Yes, that’s why I think it can be challenging for candidates who come from a purely academic background, where they’ve only been involved mostly individual research. It’s a big change to go from spending 5 years working on a tough math problem or optimizing code to working with cross functional teams with multiple competing priorities.
In your opinion, what’s the best way for a candidate to gain relevant experience and build a portfolio if they don’t have data science experience?
This is an interesting point because not only is it tough for people to get relevant work experience in data science, but it's also hard for companies to find people who have the relevant experience. In that sense, we are really fortunate to have a lot of free online resources like Kaggle or Open Data initiatives that candidates can use to build or augment their portfolio.
Okay so in your opinion if a junior or aspiring data scientist doesn’t have any prior experience in the field, if they have participated in a variety of Kaggle competitions and have shown that they can not only model but also do a better data prep work, do you think this could be used to help build relevant experience?
I think it’s a fairly good resource, a lot of these Kaggle competitions are not always easy and can take a lot of time and effort to complete. If the candidate can successfully complete the project and explain it in a way that a non-technical person could understand, I think that’s great. Another thing I would say to do would be to get more involved in the DS community. This could be doing more competitions, going to Meetups or attending workshops on data science topics.
From your perspective as an interviewer, what does a successful interview look like?
I’m looking for candidates to articulately explain their prior projects, and the reasoning behind the steps they took for these projects. If they ran into a challenging situation and can explain how they found or implemented an innovative solution that's always a plus.
What are some of the most common mistakes candidates make?

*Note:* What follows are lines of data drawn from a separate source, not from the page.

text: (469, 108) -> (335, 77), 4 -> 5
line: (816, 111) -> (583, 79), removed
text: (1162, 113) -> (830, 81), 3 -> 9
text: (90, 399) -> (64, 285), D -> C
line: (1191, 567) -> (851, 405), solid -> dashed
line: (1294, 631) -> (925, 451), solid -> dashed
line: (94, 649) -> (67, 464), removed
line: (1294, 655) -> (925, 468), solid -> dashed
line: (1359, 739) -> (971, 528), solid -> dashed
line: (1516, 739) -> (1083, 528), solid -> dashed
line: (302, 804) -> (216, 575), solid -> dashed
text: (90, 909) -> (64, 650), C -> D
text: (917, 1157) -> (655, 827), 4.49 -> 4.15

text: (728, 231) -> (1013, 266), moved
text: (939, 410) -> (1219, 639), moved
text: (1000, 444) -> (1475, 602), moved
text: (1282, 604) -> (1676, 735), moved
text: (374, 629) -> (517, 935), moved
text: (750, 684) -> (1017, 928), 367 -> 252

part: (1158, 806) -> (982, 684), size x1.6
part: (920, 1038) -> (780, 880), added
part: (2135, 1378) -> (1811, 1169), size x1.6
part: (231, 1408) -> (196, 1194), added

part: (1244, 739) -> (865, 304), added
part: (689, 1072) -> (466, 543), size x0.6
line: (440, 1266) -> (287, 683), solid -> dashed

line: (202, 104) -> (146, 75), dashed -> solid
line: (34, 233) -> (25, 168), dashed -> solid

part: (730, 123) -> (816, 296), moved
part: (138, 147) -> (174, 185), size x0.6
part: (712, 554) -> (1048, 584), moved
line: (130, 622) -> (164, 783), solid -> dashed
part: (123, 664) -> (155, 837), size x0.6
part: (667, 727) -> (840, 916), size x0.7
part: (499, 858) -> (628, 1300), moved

Exactly that, not being able to backup and articulately explain their experiences. For example, if walking through a candidates past experiences and they are vague about why they chose one model over another or how they handled data issues, that can be a red flag. Another thing that makes it hard for me to assess a candidate is if they don’t provide clear examples that demonstrate their skills.
In regards to preparing for the interview, I think the most important thing is to actually do some research and understand the company and the industry. Be curious about how this company uses data science or research their data science products. Research the competitors and find out about what they are doing. Go into the interview with a clear proposal of how you can help the company achieve their goals for data science. Lastly, don’t be afraid to present you own ideas, if you have an idea that might help be sure to talk about it.
Do you have any other suggestions or advice for aspiring data science or those looking to break into the field?
Always be curious and willing to learn. Data Science is a rapidly changing speciality where new technologies and techniques are being developed on a weekly basis. So stay current and up-to-date with as much as you can and always be curious and willing to learn.